** Opening PROVIDED TEXT block **

Several insurance industry officials and state insurance commissioners expressed frustration Friday, saying they were “baffled” by President Barack Obama’s assertion that the cancellation of millions of insurance policies occurred because a key provision of the Affordable Care Act didn’t work as expected. The administration was warned three years ago that regulations would have exactly that effect, they said.
They said the widespread cancellations in the individual health insurance market — roughly 5 million and counting -- are in line with what was projected under regulations drawn up by the administration in 2010, requirements that both insurers and businesses objected to at the time. Cancellations also are occurring in the small group market, which covers businesses with between two and 50 employees, they noted.
“We have been saying for years that the requirements in the law were going to mean that people couldn't keep their current plans and they were going to have to purchase coverage that was more expensive,” said one high-level heath industry insider who spoke on condition of anonymity. “We said these changes would disrupt coverage and increase premiums for consumers. And now everything we said is coming true and people are acting surprised.”

** Closing PROVIDED TEXT block **

- EXERCISES:
1 – According to the article on insurance policy cancellations, how many employees do businesses in the small group market have?
2 – Continue the article on insurance policy cancellations from its last sentence.

** Opening GIVEN RECORDS block **

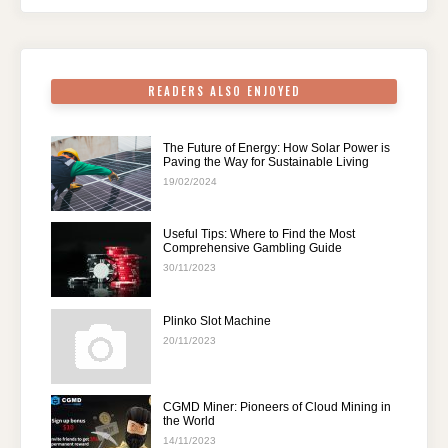
o
p
k
READERS ALSO ENJOYED
The Future of Energy: How Solar Power is
Paving the Way for Sustainable Living
19/02/2024
Useful Tips: Where to Find the Most
Comprehensive Gambling Guide
30/11/2023
Plinko Slot Machine
20/11/2023
CGMD Miner: Pioneers of Cloud Mining in
the World
14/11/2023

** Closing GIVEN RECORDS block **

- WRITTEN ANSWERS:
1 – Between two and 50 employees.

2 –
At issue is a so-called “grandfather” clause in the law stating that consumers would have the option of keeping policies in effect as of March 23, 2010, even if they didn’t meet requirements of the new health care law. But the Department of Health and Human Services then wrote regulations that narrowed that provision, saying that if any part of a policy was significantly changed after that date — the deductible, co-pay, or benefits, for example — the policy would not be grandfathered.
The president, in accepting responsibility for Obamacare’s rocky rollout at a news conference Thursday, specifically addressed his repeated pledge that “if you like your insurance, you can keep it. Period.”
Asked why he continued to say that when estimates from his own administration suggested millions of Americans would not be able to keep their insurance, Obama replied, “There is no doubt that the way I put that forward unequivocally ended up not being accurate. It was not because of my intention not to deliver on that commitment and that promise. We put a grandfather clause into the law but it was insufficient."
To fix the problem, Obama said that he would give health insurance plans the option to keep selling plans that don't comply with Obamacare for one more year, effectively shifting the decision to insurers and state insurance commissioners.
In comments filed in August and December 2010, America’s Health Insurance Plans -- a trade group representing 1,300 insurance plans — urged the administration to “reconsider” grandfathering rules because they were too stringent to allow many to keep their policies.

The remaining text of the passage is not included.